Die Debatte in dieser Woche über die Ehrendoktorwürde für Ken Loach, sie war Gift! Erst recht und vor allem, weil sie im Wesentlichen unter Akademikern geführt wurde, die sich bei der Gelegenheit wie lupenreine Sophisten aufgeführt haben. Und wo sich am Ende sogar noch der Premierminister als oberster Richter aufspielte, der dabei aber kaum verbergen konnte, dass er wohl eigentlich ganz niedere wahlstrategische Zwecke verfolgte.
Welcher Eindruck kann hier entstehen?
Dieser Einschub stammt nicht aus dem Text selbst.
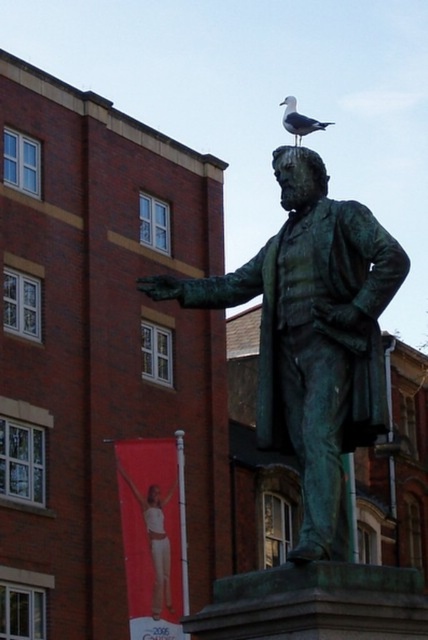
Question: Does green patina statue at center have a lesser width compared to white feathered bird at statue top?

Choices:
 (A) no
 (B) yes

Answer: (A)

Question: Is green patina statue at center below white feathered bird at statue top?

Choices:
 (A) no
 (B) yes

Answer: (B)

Question: Which point is closer to the camera?

Choices:
 (A) green patina statue at center
 (B) white feathered bird at statue top

Answer: (A)

Question: Is green patina statue at center positioned behind white feathered bird at statue top?

Choices:
 (A) yes
 (B) no

Answer: (B)

Question: Which object appears closest to the camera in this image?

Choices:
 (A) green patina statue at center
 (B) white feathered bird at statue top

Answer: (A)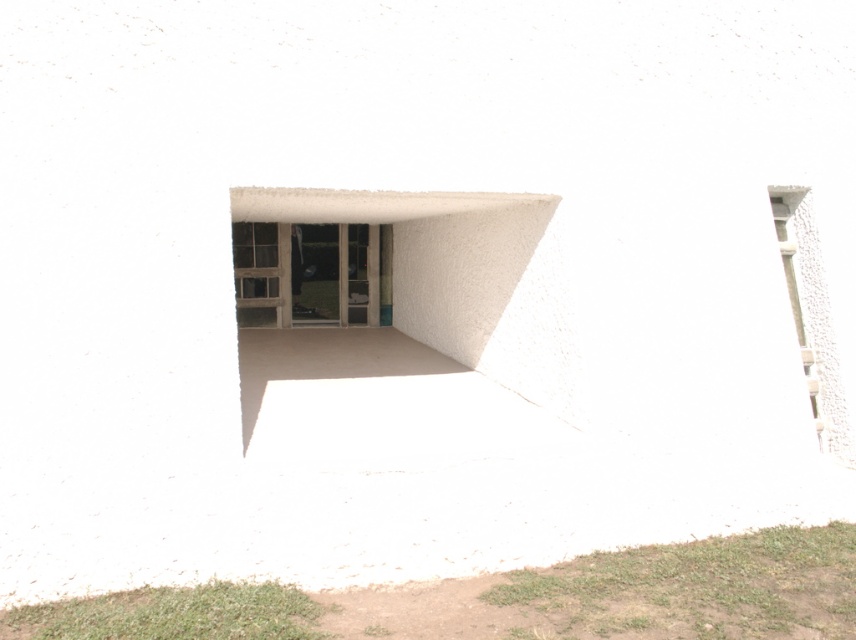
You are an architect inspecting the building exterior. You notice the transparent glass window at center and the smooth concrete window at right. Which window is located to the left of the other?

The transparent glass window at center is positioned on the left side of smooth concrete window at right.

You are standing in front of the building and want to enter through one of the windows. Which window is higher up, the transparent glass window at center or the smooth concrete window at right?

The transparent glass window at center is located above the smooth concrete window at right, so it is higher up.

You are an architect designing a new building and want to ensure that the transparent glass window at center and the smooth concrete window at right are appropriately sized. Based on the image, which window has a greater width?

The transparent glass window at center has a greater width than the smooth concrete window at right according to the description.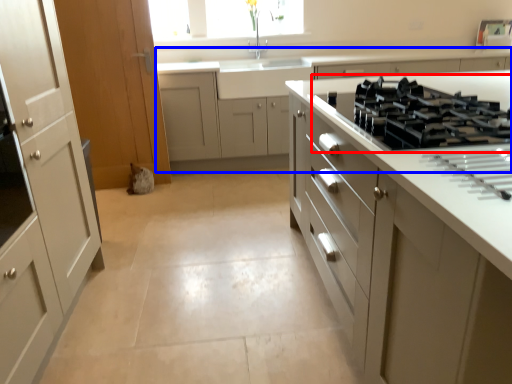
Question: Which point is closer to the camera, gas stove (highlighted by a red box) or cabinetry (highlighted by a blue box)?

Choices:
 (A) gas stove
 (B) cabinetry

Answer: (A)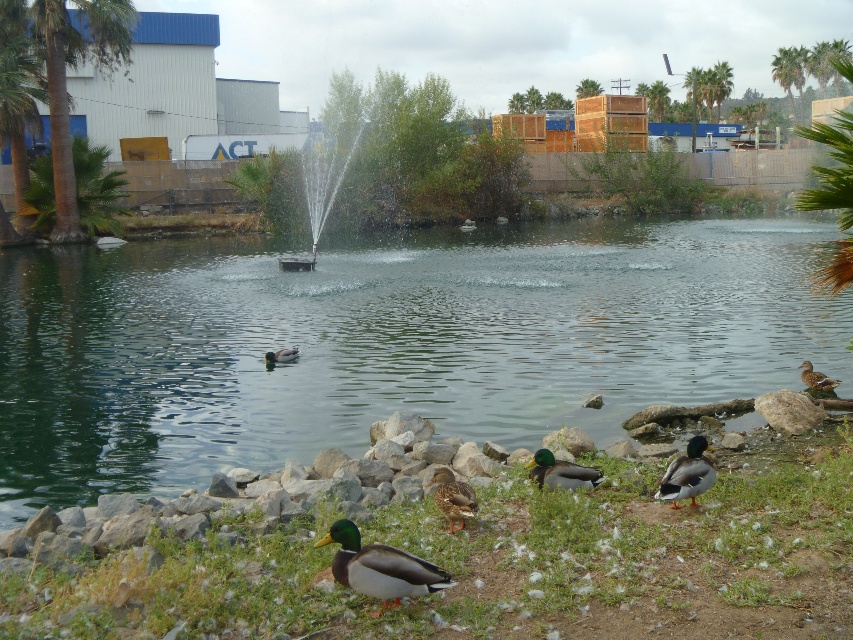
Question: Can you confirm if green grass at lower center is wider than brown matte duck at center?

Choices:
 (A) yes
 (B) no

Answer: (A)

Question: Estimate the real-world distances between objects in this image. Which object is farther from the brown matte duck at lower right?

Choices:
 (A) green leafy palm tree at left
 (B) green matte duck at center
 (C) green leafy palm tree at upper right
 (D) green leafy palm tree at upper left

Answer: (C)

Question: Where is green leafy palm tree at upper left located in relation to green matte duck at center in the image?

Choices:
 (A) below
 (B) above

Answer: (B)

Question: Which of these objects is positioned farthest from the green grass at lower center?

Choices:
 (A) green leafy palm tree at upper left
 (B) brown matte duck at center
 (C) clear water at center

Answer: (A)

Question: Does green leafy palm tree at upper left have a greater width compared to green glossy duck at center?

Choices:
 (A) no
 (B) yes

Answer: (B)

Question: Which of the following is the farthest from the observer?

Choices:
 (A) (717, 225)
 (B) (688, 456)

Answer: (A)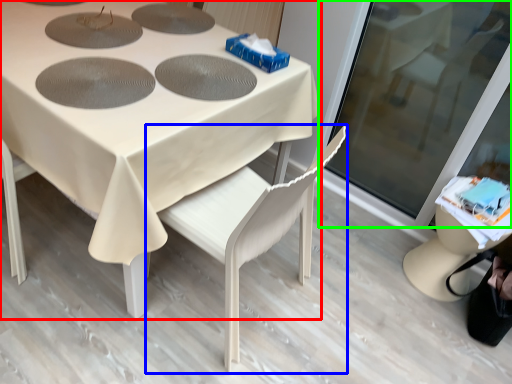
Question: Based on their relative distances, which object is nearer to table (highlighted by a red box)? Choose from chair (highlighted by a blue box) and screen door (highlighted by a green box).

Choices:
 (A) chair
 (B) screen door

Answer: (A)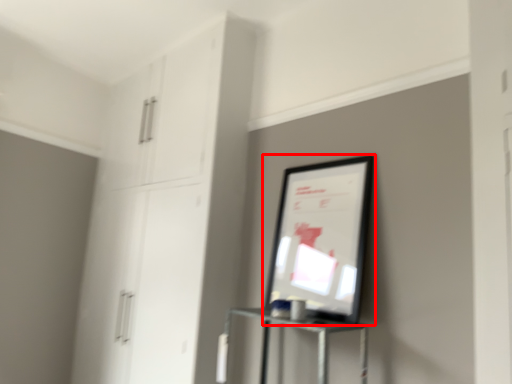
Question: Where is picture frame (annotated by the red box) located in relation to dresser in the image?

Choices:
 (A) right
 (B) left

Answer: (A)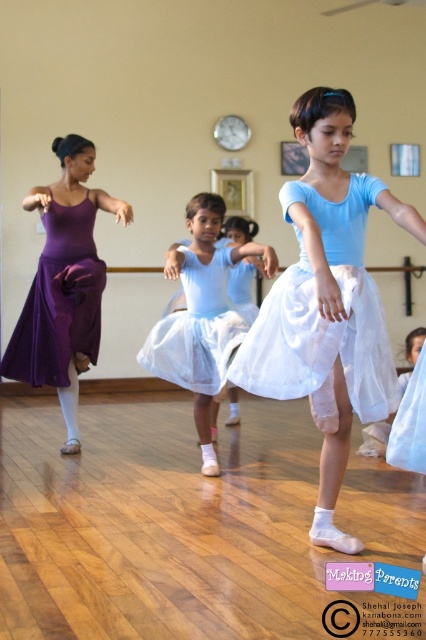
Question: Can you confirm if light blue satin tutu at center is positioned below purple satin skirt at left?

Choices:
 (A) no
 (B) yes

Answer: (B)

Question: Estimate the real-world distances between objects in this image. Which object is closer to the purple satin skirt at left?

Choices:
 (A) white satin skirt at center
 (B) light blue satin ballet skirt at center

Answer: (A)

Question: In this image, where is light blue satin ballet skirt at center located relative to light blue satin tutu at center?

Choices:
 (A) below
 (B) above

Answer: (B)

Question: Is purple satin skirt at left further to camera compared to white satin skirt at center?

Choices:
 (A) no
 (B) yes

Answer: (B)

Question: Which object is closer to the camera taking this photo?

Choices:
 (A) light blue satin tutu at center
 (B) white satin skirt at center

Answer: (A)

Question: Which point is closer to the camera?

Choices:
 (A) white satin ballet skirt at center
 (B) light blue satin ballet skirt at center
 (C) purple satin skirt at left

Answer: (B)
Eben der, dass Antisemitismus ein "relativer" Begriff ist. Dass man notfalls nur ein paar Wörtchen verdrehen, präzisieren, korrigieren muss, um wieder auf der sicheren Seite zu stehen.
Und das geht überhaupt nicht! Nein! Antisemitismus, wie auch andere Formen von Rassismus oder Fremdenfeindlichkeit, das ist eine Einstellung. Ob sich im vorliegenden Fall jemand den Schuh anziehen sollte, sei dahingestellt, aber hier muss eigentlich gelten: Im Zweifel gegen den Angeklagten! Oder gibt es noch nicht genug Warnsignale? Gibt es noch nicht genug gewaltsame Übergriffe auf jüdische Mitbürger? Vor etwas mehr als einem Monat starb Mireille Knoll. Die 85-Jährige hat den Holocaust überlebt - und wird in hohem Alter in Paris, in ihrer Wohnung das Opfer eines mutmaßlich antisemitisch motivierten Mordes.
Im Kampf gegen Antisemitismus, Rassismus und Fremdenfeindlichkeit kann es nur klare Grenzen geben! Wie verblendet, wie weltfremd muss man sein, wenn man glaubt, dass Antisemitismus letztlich nur eine Frage von Begrifflichkeiten und Wortklaubereien ist?